Розелла сидела за рулем. Она выглянула из окна, чуть пригнувшись, потому что верх машины был поднят, посмотрела на меня и улыбнулась.
— Привет! — сказала она.
— Привет! — отозвался я и пошел вокруг машины, чтобы сесть с другой стороны.
— Нет, ты садись за руль, — сказала она, перебираясь на правое сиденье.
— Постой… — начал я.
— Да ну, перестань, — перебила она с улыбкой.
— Но я на такой никогда не ездил, — сказал я.
— Перестань и садись, — сказала она. — Через десять секунд освоишься. Они же все одинаково устроены.
Я сел в машину. Она стала говорить мне, что делать. Я послушно отпустил сцепление и почувствовал, что машина как будто без всяких усилий двинулась вперед. Но я затормозил.
— Видишь этот дом? — спросил я, показав на него пальцем. — Вот тут я живу.
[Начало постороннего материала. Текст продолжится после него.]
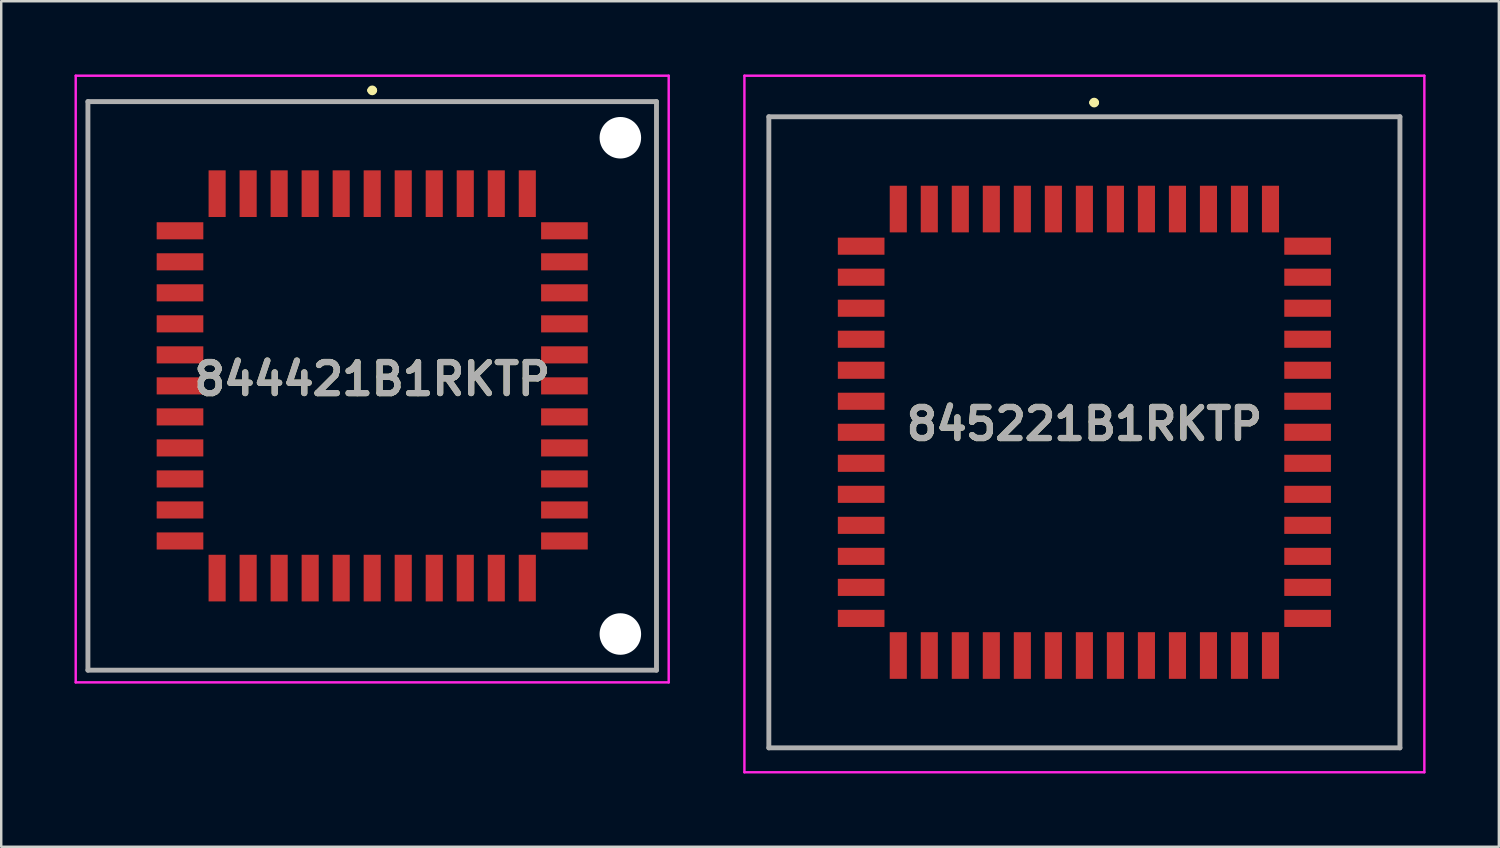
<source format=kicad_pcb>
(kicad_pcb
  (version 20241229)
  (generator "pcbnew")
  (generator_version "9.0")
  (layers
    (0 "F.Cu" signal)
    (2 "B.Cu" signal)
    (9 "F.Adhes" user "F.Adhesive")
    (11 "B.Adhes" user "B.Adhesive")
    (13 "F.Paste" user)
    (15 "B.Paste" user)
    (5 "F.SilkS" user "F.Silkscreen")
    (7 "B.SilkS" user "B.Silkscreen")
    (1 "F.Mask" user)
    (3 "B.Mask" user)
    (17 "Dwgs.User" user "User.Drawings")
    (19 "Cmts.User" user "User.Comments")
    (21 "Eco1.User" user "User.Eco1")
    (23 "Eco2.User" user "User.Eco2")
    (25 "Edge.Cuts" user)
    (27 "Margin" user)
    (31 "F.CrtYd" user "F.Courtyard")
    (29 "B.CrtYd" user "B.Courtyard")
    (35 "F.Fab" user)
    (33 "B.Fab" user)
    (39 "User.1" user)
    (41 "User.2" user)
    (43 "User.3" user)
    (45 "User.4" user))
  (footprint "844421B1RKTP"
    (layer "F.Cu")
    (at 12.19 12.75)
    (property "Reference" "844421B1RKTP" (at 0 -0.28 0) (layer "F.SilkS") (effects (font (size 1.27 1.27) (thickness 0.254))))
    (attr through_hole)
    (fp_line (start -11.64 -11.64) (end 11.64 -11.64) (stroke (width 0.1) (type solid)) (layer "F.SilkS"))
    (fp_line (start -11.64 11.64) (end -11.64 -11.64) (stroke (width 0.1) (type solid)) (layer "F.SilkS"))
    (fp_line (start -0.1 -12.1) (end -0.1 -12.1) (stroke (width 0.2) (type solid)) (layer "F.SilkS"))
    (fp_line (start 0.1 -12.1) (end 0.1 -12.1) (stroke (width 0.2) (type solid)) (layer "F.SilkS"))
    (fp_line (start 11.64 -11.64) (end 11.64 11.64) (stroke (width 0.1) (type solid)) (layer "F.SilkS"))
    (fp_line (start 11.64 11.64) (end -11.64 11.64) (stroke (width 0.1) (type solid)) (layer "F.SilkS"))
    (fp_arc (start -0.1 -12.1) (mid 0 -12.2) (end 0.1 -12.1) (stroke (width 0.2) (type solid)) (layer "F.SilkS"))
    (fp_arc (start 0.1 -12.1) (mid 0 -12) (end -0.1 -12.1) (stroke (width 0.2) (type solid)) (layer "F.SilkS"))
    (fp_line (start -12.14 -12.7) (end 12.14 -12.7) (stroke (width 0.1) (type solid)) (layer "F.CrtYd"))
    (fp_line (start -12.14 12.14) (end -12.14 -12.7) (stroke (width 0.1) (type solid)) (layer "F.CrtYd"))
    (fp_line (start 12.14 -12.7) (end 12.14 12.14) (stroke (width 0.1) (type solid)) (layer "F.CrtYd"))
    (fp_line (start 12.14 12.14) (end -12.14 12.14) (stroke (width 0.1) (type solid)) (layer "F.CrtYd"))
    (fp_line (start -11.64 -11.64) (end 11.64 -11.64) (stroke (width 0.2) (type solid)) (layer "F.Fab"))
    (fp_line (start -11.64 11.64) (end -11.64 -11.64) (stroke (width 0.2) (type solid)) (layer "F.Fab"))
    (fp_line (start 11.64 -11.64) (end 11.64 11.64) (stroke (width 0.2) (type solid)) (layer "F.Fab"))
    (fp_line (start 11.64 11.64) (end -11.64 11.64) (stroke (width 0.2) (type solid)) (layer "F.Fab"))
    (fp_text user "${REFERENCE}" (at 0 -0.28 0) (layer "F.Fab") (effects (font (size 1.27 1.27) (thickness 0.254))))
    (pad "" np_thru_hole circle (at 10.16 -10.16) (size 1.7 1.7) (drill 1.7) (layers "*.Cu" "*.Mask"))
    (pad "" np_thru_hole circle (at 10.16 10.16) (size 1.7 1.7) (drill 1.7) (layers "*.Cu" "*.Mask"))
    (pad "1" smd rect (at 0 -7.87) (size 0.7 1.91) (layers "F.Cu" "F.Mask" "F.Paste"))
    (pad "2" smd rect (at -1.27 -7.87) (size 0.7 1.91) (layers "F.Cu" "F.Mask" "F.Paste"))
    (pad "3" smd rect (at -2.54 -7.87) (size 0.7 1.91) (layers "F.Cu" "F.Mask" "F.Paste"))
    (pad "4" smd rect (at -3.81 -7.87) (size 0.7 1.91) (layers "F.Cu" "F.Mask" "F.Paste"))
    (pad "5" smd rect (at -5.08 -7.87) (size 0.7 1.91) (layers "F.Cu" "F.Mask" "F.Paste"))
    (pad "6" smd rect (at -6.35 -7.87) (size 0.7 1.91) (layers "F.Cu" "F.Mask" "F.Paste"))
    (pad "7" smd rect (at -7.87 -6.35 90) (size 0.7 1.91) (layers "F.Cu" "F.Mask" "F.Paste"))
    (pad "8" smd rect (at -7.87 -5.08 90) (size 0.7 1.91) (layers "F.Cu" "F.Mask" "F.Paste"))
    (pad "9" smd rect (at -7.87 -3.81 90) (size 0.7 1.91) (layers "F.Cu" "F.Mask" "F.Paste"))
    (pad "10" smd rect (at -7.87 -2.54 90) (size 0.7 1.91) (layers "F.Cu" "F.Mask" "F.Paste"))
    (pad "11" smd rect (at -7.87 -1.27 90) (size 0.7 1.91) (layers "F.Cu" "F.Mask" "F.Paste"))
    (pad "12" smd rect (at -7.87 0 90) (size 0.7 1.91) (layers "F.Cu" "F.Mask" "F.Paste"))
    (pad "13" smd rect (at -7.87 1.27 90) (size 0.7 1.91) (layers "F.Cu" "F.Mask" "F.Paste"))
    (pad "14" smd rect (at -7.87 2.54 90) (size 0.7 1.91) (layers "F.Cu" "F.Mask" "F.Paste"))
    (pad "15" smd rect (at -7.87 3.81 90) (size 0.7 1.91) (layers "F.Cu" "F.Mask" "F.Paste"))
    (pad "16" smd rect (at -7.87 5.08 90) (size 0.7 1.91) (layers "F.Cu" "F.Mask" "F.Paste"))
    (pad "17" smd rect (at -7.87 6.35 90) (size 0.7 1.91) (layers "F.Cu" "F.Mask" "F.Paste"))
    (pad "18" smd rect (at -6.35 7.87) (size 0.7 1.91) (layers "F.Cu" "F.Mask" "F.Paste"))
    (pad "19" smd rect (at -5.08 7.87) (size 0.7 1.91) (layers "F.Cu" "F.Mask" "F.Paste"))
    (pad "20" smd rect (at -3.81 7.87) (size 0.7 1.91) (layers "F.Cu" "F.Mask" "F.Paste"))
    (pad "21" smd rect (at -2.54 7.87) (size 0.7 1.91) (layers "F.Cu" "F.Mask" "F.Paste"))
    (pad "22" smd rect (at -1.27 7.87) (size 0.7 1.91) (layers "F.Cu" "F.Mask" "F.Paste"))
    (pad "23" smd rect (at 0 7.87) (size 0.7 1.91) (layers "F.Cu" "F.Mask" "F.Paste"))
    (pad "24" smd rect (at 1.27 7.87) (size 0.7 1.91) (layers "F.Cu" "F.Mask" "F.Paste"))
    (pad "25" smd rect (at 2.54 7.87) (size 0.7 1.91) (layers "F.Cu" "F.Mask" "F.Paste"))
    (pad "26" smd rect (at 3.81 7.87) (size 0.7 1.91) (layers "F.Cu" "F.Mask" "F.Paste"))
    (pad "27" smd rect (at 5.08 7.87) (size 0.7 1.91) (layers "F.Cu" "F.Mask" "F.Paste"))
    (pad "28" smd rect (at 6.35 7.87) (size 0.7 1.91) (layers "F.Cu" "F.Mask" "F.Paste"))
    (pad "29" smd rect (at 7.87 6.35 90) (size 0.7 1.91) (layers "F.Cu" "F.Mask" "F.Paste"))
    (pad "30" smd rect (at 7.87 5.08 90) (size 0.7 1.91) (layers "F.Cu" "F.Mask" "F.Paste"))
    (pad "31" smd rect (at 7.87 3.81 90) (size 0.7 1.91) (layers "F.Cu" "F.Mask" "F.Paste"))
    (pad "32" smd rect (at 7.87 2.54 90) (size 0.7 1.91) (layers "F.Cu" "F.Mask" "F.Paste"))
    (pad "33" smd rect (at 7.87 1.27 90) (size 0.7 1.91) (layers "F.Cu" "F.Mask" "F.Paste"))
    (pad "34" smd rect (at 7.87 0 90) (size 0.7 1.91) (layers "F.Cu" "F.Mask" "F.Paste"))
    (pad "35" smd rect (at 7.87 -1.27 90) (size 0.7 1.91) (layers "F.Cu" "F.Mask" "F.Paste"))
    (pad "36" smd rect (at 7.87 -2.54 90) (size 0.7 1.91) (layers "F.Cu" "F.Mask" "F.Paste"))
    (pad "37" smd rect (at 7.87 -3.81 90) (size 0.7 1.91) (layers "F.Cu" "F.Mask" "F.Paste"))
    (pad "38" smd rect (at 7.87 -5.08 90) (size 0.7 1.91) (layers "F.Cu" "F.Mask" "F.Paste"))
    (pad "39" smd rect (at 7.87 -6.35 90) (size 0.7 1.91) (layers "F.Cu" "F.Mask" "F.Paste"))
    (pad "40" smd rect (at 6.35 -7.87) (size 0.7 1.91) (layers "F.Cu" "F.Mask" "F.Paste"))
    (pad "41" smd rect (at 5.08 -7.87) (size 0.7 1.91) (layers "F.Cu" "F.Mask" "F.Paste"))
    (pad "42" smd rect (at 3.81 -7.87) (size 0.7 1.91) (layers "F.Cu" "F.Mask" "F.Paste"))
    (pad "43" smd rect (at 2.54 -7.87) (size 0.7 1.91) (layers "F.Cu" "F.Mask" "F.Paste"))
    (pad "44" smd rect (at 1.27 -7.87) (size 0.7 1.91) (layers "F.Cu" "F.Mask" "F.Paste")))
  (footprint "845221B1RKTP"
    (layer "F.Cu")
    (at 41.35 14.65)
    (property "Reference" "845221B1RKTP" (at 0 -0.34 0) (layer "F.SilkS") (effects (font (size 1.27 1.27) (thickness 0.254))))
    (attr smd)
    (fp_line (start -12.92 -12.92) (end 12.92 -12.92) (stroke (width 0.1) (type solid)) (layer "F.SilkS"))
    (fp_line (start -12.92 12.92) (end -12.92 -12.92) (stroke (width 0.1) (type solid)) (layer "F.SilkS"))
    (fp_line (start 0.3 -13.5) (end 0.3 -13.5) (stroke (width 0.2) (type solid)) (layer "F.SilkS"))
    (fp_line (start 0.5 -13.5) (end 0.5 -13.5) (stroke (width 0.2) (type solid)) (layer "F.SilkS"))
    (fp_line (start 12.92 -12.92) (end 12.92 12.92) (stroke (width 0.1) (type solid)) (layer "F.SilkS"))
    (fp_line (start 12.92 12.92) (end -12.92 12.92) (stroke (width 0.1) (type solid)) (layer "F.SilkS"))
    (fp_arc (start 0.3 -13.5) (mid 0.4 -13.6) (end 0.5 -13.5) (stroke (width 0.2) (type solid)) (layer "F.SilkS"))
    (fp_arc (start 0.5 -13.5) (mid 0.4 -13.4) (end 0.3 -13.5) (stroke (width 0.2) (type solid)) (layer "F.SilkS"))
    (fp_line (start -13.92 -14.6) (end 13.92 -14.6) (stroke (width 0.1) (type solid)) (layer "F.CrtYd"))
    (fp_line (start -13.92 13.92) (end -13.92 -14.6) (stroke (width 0.1) (type solid)) (layer "F.CrtYd"))
    (fp_line (start 13.92 -14.6) (end 13.92 13.92) (stroke (width 0.1) (type solid)) (layer "F.CrtYd"))
    (fp_line (start 13.92 13.92) (end -13.92 13.92) (stroke (width 0.1) (type solid)) (layer "F.CrtYd"))
    (fp_line (start -12.92 -12.92) (end 12.92 -12.92) (stroke (width 0.2) (type solid)) (layer "F.Fab"))
    (fp_line (start -12.92 12.92) (end -12.92 -12.92) (stroke (width 0.2) (type solid)) (layer "F.Fab"))
    (fp_line (start 12.92 -12.92) (end 12.92 12.92) (stroke (width 0.2) (type solid)) (layer "F.Fab"))
    (fp_line (start 12.92 12.92) (end -12.92 12.92) (stroke (width 0.2) (type solid)) (layer "F.Fab"))
    (fp_text user "${REFERENCE}" (at 0 -0.34 0) (layer "F.Fab") (effects (font (size 1.27 1.27) (thickness 0.254))))
    (pad "1" smd rect (at 0 -9.14) (size 0.7 1.91) (layers "F.Cu" "F.Mask" "F.Paste"))
    (pad "2" smd rect (at -1.27 -9.14) (size 0.7 1.91) (layers "F.Cu" "F.Mask" "F.Paste"))
    (pad "3" smd rect (at -2.54 -9.14) (size 0.7 1.91) (layers "F.Cu" "F.Mask" "F.Paste"))
    (pad "4" smd rect (at -3.81 -9.14) (size 0.7 1.91) (layers "F.Cu" "F.Mask" "F.Paste"))
    (pad "5" smd rect (at -5.08 -9.14) (size 0.7 1.91) (layers "F.Cu" "F.Mask" "F.Paste"))
    (pad "6" smd rect (at -6.35 -9.14) (size 0.7 1.91) (layers "F.Cu" "F.Mask" "F.Paste"))
    (pad "7" smd rect (at -7.62 -9.14) (size 0.7 1.91) (layers "F.Cu" "F.Mask" "F.Paste"))
    (pad "8" smd rect (at -9.14 -7.62 90) (size 0.7 1.91) (layers "F.Cu" "F.Mask" "F.Paste"))
    (pad "9" smd rect (at -9.14 -6.35 90) (size 0.7 1.91) (layers "F.Cu" "F.Mask" "F.Paste"))
    (pad "10" smd rect (at -9.14 -5.08 90) (size 0.7 1.91) (layers "F.Cu" "F.Mask" "F.Paste"))
    (pad "11" smd rect (at -9.14 -3.81 90) (size 0.7 1.91) (layers "F.Cu" "F.Mask" "F.Paste"))
    (pad "12" smd rect (at -9.14 -2.54 90) (size 0.7 1.91) (layers "F.Cu" "F.Mask" "F.Paste"))
    (pad "13" smd rect (at -9.14 -1.27 90) (size 0.7 1.91) (layers "F.Cu" "F.Mask" "F.Paste"))
    (pad "14" smd rect (at -9.14 0 90) (size 0.7 1.91) (layers "F.Cu" "F.Mask" "F.Paste"))
    (pad "15" smd rect (at -9.14 1.27 90) (size 0.7 1.91) (layers "F.Cu" "F.Mask" "F.Paste"))
    (pad "16" smd rect (at -9.14 2.54 90) (size 0.7 1.91) (layers "F.Cu" "F.Mask" "F.Paste"))
    (pad "17" smd rect (at -9.14 3.81 90) (size 0.7 1.91) (layers "F.Cu" "F.Mask" "F.Paste"))
    (pad "18" smd rect (at -9.14 5.08 90) (size 0.7 1.91) (layers "F.Cu" "F.Mask" "F.Paste"))
    (pad "19" smd rect (at -9.14 6.35 90) (size 0.7 1.91) (layers "F.Cu" "F.Mask" "F.Paste"))
    (pad "20" smd rect (at -9.14 7.62 90) (size 0.7 1.91) (layers "F.Cu" "F.Mask" "F.Paste"))
    (pad "21" smd rect (at -7.62 9.14) (size 0.7 1.91) (layers "F.Cu" "F.Mask" "F.Paste"))
    (pad "22" smd rect (at -6.35 9.14) (size 0.7 1.91) (layers "F.Cu" "F.Mask" "F.Paste"))
    (pad "23" smd rect (at -5.08 9.14) (size 0.7 1.91) (layers "F.Cu" "F.Mask" "F.Paste"))
    (pad "24" smd rect (at -3.81 9.14) (size 0.7 1.91) (layers "F.Cu" "F.Mask" "F.Paste"))
    (pad "25" smd rect (at -2.54 9.14) (size 0.7 1.91) (layers "F.Cu" "F.Mask" "F.Paste"))
    (pad "26" smd rect (at -1.27 9.14) (size 0.7 1.91) (layers "F.Cu" "F.Mask" "F.Paste"))
    (pad "27" smd rect (at 0 9.14) (size 0.7 1.91) (layers "F.Cu" "F.Mask" "F.Paste"))
    (pad "28" smd rect (at 1.27 9.14) (size 0.7 1.91) (layers "F.Cu" "F.Mask" "F.Paste"))
    (pad "29" smd rect (at 2.54 9.14) (size 0.7 1.91) (layers "F.Cu" "F.Mask" "F.Paste"))
    (pad "30" smd rect (at 3.81 9.14) (size 0.7 1.91) (layers "F.Cu" "F.Mask" "F.Paste"))
    (pad "31" smd rect (at 5.08 9.14) (size 0.7 1.91) (layers "F.Cu" "F.Mask" "F.Paste"))
    (pad "32" smd rect (at 6.35 9.14) (size 0.7 1.91) (layers "F.Cu" "F.Mask" "F.Paste"))
    (pad "33" smd rect (at 7.62 9.14) (size 0.7 1.91) (layers "F.Cu" "F.Mask" "F.Paste"))
    (pad "34" smd rect (at 9.14 7.62 90) (size 0.7 1.91) (layers "F.Cu" "F.Mask" "F.Paste"))
    (pad "35" smd rect (at 9.14 6.35 90) (size 0.7 1.91) (layers "F.Cu" "F.Mask" "F.Paste"))
    (pad "36" smd rect (at 9.14 5.08 90) (size 0.7 1.91) (layers "F.Cu" "F.Mask" "F.Paste"))
    (pad "37" smd rect (at 9.14 3.81 90) (size 0.7 1.91) (layers "F.Cu" "F.Mask" "F.Paste"))
    (pad "38" smd rect (at 9.14 2.54 90) (size 0.7 1.91) (layers "F.Cu" "F.Mask" "F.Paste"))
    (pad "39" smd rect (at 9.14 1.27 90) (size 0.7 1.91) (layers "F.Cu" "F.Mask" "F.Paste"))
    (pad "40" smd rect (at 9.14 0 90) (size 0.7 1.91) (layers "F.Cu" "F.Mask" "F.Paste"))
    (pad "41" smd rect (at 9.14 -1.27 90) (size 0.7 1.91) (layers "F.Cu" "F.Mask" "F.Paste"))
    (pad "42" smd rect (at 9.14 -2.54 90) (size 0.7 1.91) (layers "F.Cu" "F.Mask" "F.Paste"))
    (pad "43" smd rect (at 9.14 -3.81 90) (size 0.7 1.91) (layers "F.Cu" "F.Mask" "F.Paste"))
    (pad "44" smd rect (at 9.14 -5.08 90) (size 0.7 1.91) (layers "F.Cu" "F.Mask" "F.Paste"))
    (pad "45" smd rect (at 9.14 -6.35 90) (size 0.7 1.91) (layers "F.Cu" "F.Mask" "F.Paste"))
    (pad "46" smd rect (at 9.14 -7.62 90) (size 0.7 1.91) (layers "F.Cu" "F.Mask" "F.Paste"))
    (pad "47" smd rect (at 7.62 -9.14) (size 0.7 1.91) (layers "F.Cu" "F.Mask" "F.Paste"))
    (pad "48" smd rect (at 6.35 -9.14) (size 0.7 1.91) (layers "F.Cu" "F.Mask" "F.Paste"))
    (pad "49" smd rect (at 5.08 -9.14) (size 0.7 1.91) (layers "F.Cu" "F.Mask" "F.Paste"))
    (pad "50" smd rect (at 3.81 -9.14) (size 0.7 1.91) (layers "F.Cu" "F.Mask" "F.Paste"))
    (pad "51" smd rect (at 2.54 -9.14) (size 0.7 1.91) (layers "F.Cu" "F.Mask" "F.Paste"))
    (pad "52" smd rect (at 1.27 -9.14) (size 0.7 1.91) (layers "F.Cu" "F.Mask" "F.Paste")))
  (gr_rect
    (start -3 -3)
    (end 58.32 31.62)
    (stroke (width 0.1) (type default))
    (fill no)
    (layer "Edge.Cuts")))
</source>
Она, пригнувшись, выглянула в окно.
— Красивый дом, — сказала она.
Она внимательно разглядывала дом — не просто скользнув по нему взглядом только потому, что не посмотреть было бы невежливо, а с интересом, который казался совершенно естественным. И ее слова прозвучали тоже совершенно естественно. Я полагаю, что именно это заставило меня сказать в ответ то, что я сказал:
— Ну да, красивый, — сказал я. — Как куча дерьма.
Она взглянула на меня с легкой улыбкой, ласковой и немного грустной.
— Это не самый лучший способ начинать приятный вечер, — сказала она спокойно. — А я… — Она сделала небольшую паузу, потом закончила: — Я так ждала его.
— Извини, — сказал я, без всякого раскаяния, а чувствуя только, что на душе у меня почему-то неспокойно и тревожно.
— Ты бы пригласил меня внутрь, — сказала она. — Я бы хотела познакомиться с твоей матерью.